- ITK-SNAP
- Developers: Paul A. Yushkevich, Guido Gerig, and the researchers at UPenn, UNC, Utah, and Kitware
- Release: 2004
- Written in: C++
- Platform: Cross-platform
- Available in: English
- Type: Health software
- License: GNU General Public License
- Website: http://www.itksnap.org

= ITK-SNAP =

Medical imaging software

ITK-SNAP is an interactive software application that allows users to navigate three-dimensional medical images, manually delineate anatomical regions of interest, and perform automatic image segmentation. The software was designed with the audience of clinical and basic science researchers in mind, and emphasis has been placed on having a user-friendly interface and maintaining a limited feature set to prevent feature creep. ITK-SNAP is most frequently used to work with magnetic resonance imaging (MRI), cone-beam computed tomography (CBCT) and computed tomography (CT) data sets.

==Features==
The purpose of the tool is to make it easy for researchers to delineate anatomical structures and regions of interest in imaging data. The set of features is kept to a minimum. The main features of the program are

- Image navigation
  three orthogonal cut planes through the image volume are shown at all times. The cut planes are linked by a common cursor, so that moving the cursor in one cut plane updates the other cut planes. The cursor is moved by dragging the mouse over the cut planes, making for smooth navigation. The linked cursor also works across ITK-SNAP sessions, making it possible to navigate multimodality imaging data (e.g., two MRI scans of a subject from a single session).

- Manual segmentation
  ITK-SNAP provides tools for manual delineation of anatomical structures in images. Labeling can take place in all three orthogonal cut planes and results can be visualized as a three-dimensional rendering. This makes it easier to ensure that the segmentation maintains reasonable shape in 3D.

- Automatic segmentation
  ITK-SNAP provides automatic functionality segmentation using the level-set method. This makes it possible to segment structures that appear somewhat homogeneous in medical images using very little human interaction. For example, the lateral ventricles in MRI can be segmented reliably, as can some types of tumors in CT and MRI.
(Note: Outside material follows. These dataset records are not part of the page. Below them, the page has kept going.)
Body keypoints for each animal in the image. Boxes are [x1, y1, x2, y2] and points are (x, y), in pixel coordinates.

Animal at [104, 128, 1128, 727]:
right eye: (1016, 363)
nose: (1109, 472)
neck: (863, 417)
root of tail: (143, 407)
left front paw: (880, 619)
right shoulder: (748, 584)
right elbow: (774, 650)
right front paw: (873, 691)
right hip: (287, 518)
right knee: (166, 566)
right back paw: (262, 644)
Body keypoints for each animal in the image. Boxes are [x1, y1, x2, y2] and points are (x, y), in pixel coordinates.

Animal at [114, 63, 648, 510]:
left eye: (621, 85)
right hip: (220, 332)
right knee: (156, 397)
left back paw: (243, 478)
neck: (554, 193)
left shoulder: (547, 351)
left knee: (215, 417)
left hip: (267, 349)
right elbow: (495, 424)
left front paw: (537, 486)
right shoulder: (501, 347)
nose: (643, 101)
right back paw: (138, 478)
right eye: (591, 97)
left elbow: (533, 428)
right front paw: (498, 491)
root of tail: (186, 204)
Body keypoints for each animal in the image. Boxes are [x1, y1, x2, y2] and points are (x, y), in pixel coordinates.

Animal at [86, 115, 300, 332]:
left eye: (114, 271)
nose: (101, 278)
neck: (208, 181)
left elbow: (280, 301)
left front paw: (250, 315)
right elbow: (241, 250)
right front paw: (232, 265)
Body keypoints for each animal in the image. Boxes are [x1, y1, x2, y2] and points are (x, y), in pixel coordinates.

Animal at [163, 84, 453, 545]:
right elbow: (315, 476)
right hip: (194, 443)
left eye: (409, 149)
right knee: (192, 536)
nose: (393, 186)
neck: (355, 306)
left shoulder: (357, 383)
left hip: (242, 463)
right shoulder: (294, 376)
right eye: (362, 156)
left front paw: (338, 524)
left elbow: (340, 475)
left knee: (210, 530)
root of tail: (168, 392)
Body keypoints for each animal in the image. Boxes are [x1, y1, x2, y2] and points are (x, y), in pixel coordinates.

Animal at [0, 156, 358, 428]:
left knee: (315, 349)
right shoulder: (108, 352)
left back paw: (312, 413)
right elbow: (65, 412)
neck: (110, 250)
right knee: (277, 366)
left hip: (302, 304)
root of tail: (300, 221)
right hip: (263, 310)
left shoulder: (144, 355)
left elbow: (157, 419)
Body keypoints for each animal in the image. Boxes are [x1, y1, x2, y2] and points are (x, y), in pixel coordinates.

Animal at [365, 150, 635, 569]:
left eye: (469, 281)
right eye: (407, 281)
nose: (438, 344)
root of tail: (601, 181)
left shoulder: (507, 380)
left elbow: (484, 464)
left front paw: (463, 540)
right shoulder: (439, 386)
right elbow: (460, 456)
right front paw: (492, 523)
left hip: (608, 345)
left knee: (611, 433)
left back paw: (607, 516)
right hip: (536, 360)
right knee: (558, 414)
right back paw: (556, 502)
ITK-SNAP is open-source software distributed under the GNU General Public License. It is written in C++ and it leverages the Insight Segmentation and Registration Toolkit (ITK) library. ITK-SNAP can read and write a variety of medical image formats, including DICOM, NIfTI, and Mayo Analyze. It also offers limited support for multi-component (e.g., diffusion tensor imaging) and multi-variate imaging data.

==Applications==

ITK-SNAP has been applied in the following areas
- Craniofacial pathologies and anatomical studies
  - KCOT
  - Ameloblastoma
  - Cysts
  - Condyle Volumes
- Carotid artery segmentation

- Diffusion MRI Analysis

- Target definition for cancer radiotherapy
  - lung cancer radiotherapy

- Prenatal Image Analysis
  - Diagnosis of spina bifida
- Virtual reality in Medicine
- Orthodontics
- Brain morphometry
  - Corpus callosum and ventricle analysis in 22q11.2 deletion syndrome
  - Hippocampus size and shape measurement in neurodegenerative disorders.